Exercise directions -> Copy every record exactly as it appears in the data below.

Source records ->

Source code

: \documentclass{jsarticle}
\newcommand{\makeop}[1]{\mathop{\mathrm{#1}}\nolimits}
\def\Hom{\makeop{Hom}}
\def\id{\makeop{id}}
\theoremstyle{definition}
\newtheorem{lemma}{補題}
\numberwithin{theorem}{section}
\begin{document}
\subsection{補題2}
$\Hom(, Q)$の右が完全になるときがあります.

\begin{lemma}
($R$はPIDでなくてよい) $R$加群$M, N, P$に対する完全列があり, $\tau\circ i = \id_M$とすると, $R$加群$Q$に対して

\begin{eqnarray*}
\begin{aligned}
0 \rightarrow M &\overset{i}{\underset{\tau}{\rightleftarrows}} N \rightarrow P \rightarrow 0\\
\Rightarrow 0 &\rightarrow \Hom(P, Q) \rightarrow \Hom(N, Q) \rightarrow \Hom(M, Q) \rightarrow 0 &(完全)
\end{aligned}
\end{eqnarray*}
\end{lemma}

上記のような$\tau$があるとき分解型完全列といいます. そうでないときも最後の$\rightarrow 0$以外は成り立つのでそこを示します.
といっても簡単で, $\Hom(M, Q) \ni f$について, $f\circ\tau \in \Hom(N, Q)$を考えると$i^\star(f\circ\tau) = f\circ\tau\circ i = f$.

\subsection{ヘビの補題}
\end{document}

Answer space ->
Source code

: \documentclass{jsarticle}
\newcommand{\makeop}[1]{\mathop{\mathrm{#1}}\nolimits}
\def\Hom{\makeop{Hom}}
\def\id{\makeop{id}}
\theoremstyle{definition}
\newtheorem{lemma}{補題}
\numberwithin{theorem}{section}
\begin{document}
\subsection{補題2}
$\Hom(, Q)$の右が完全になるときがあります.

\begin{lemma}
($R$はPIDでなくてよい) $R$加群$M, N, P$に対する完全列があり, $\tau\circ i = \id_M$とすると, $R$加群$Q$に対して

\begin{eqnarray*}
\begin{aligned}
0 \rightarrow M &\overset{i}{\underset{\tau}{\rightleftarrows}} N \rightarrow P \rightarrow 0\\
\Rightarrow 0 &\rightarrow \Hom(P, Q) \rightarrow \Hom(N, Q) \rightarrow \Hom(M, Q) \rightarrow 0 &(完全)
\end{aligned}
\end{eqnarray*}
\end{lemma}

上記のような$\tau$があるとき分解型完全列といいます. そうでないときも最後の$\rightarrow 0$以外は成り立つのでそこを示します.
といっても簡単で, $\Hom(M, Q) \ni f$について, $f\circ\tau \in \Hom(N, Q)$を考えると$i^\star(f\circ\tau) = f\circ\tau\circ i = f$.

\subsection{ヘビの補題}
\end{document}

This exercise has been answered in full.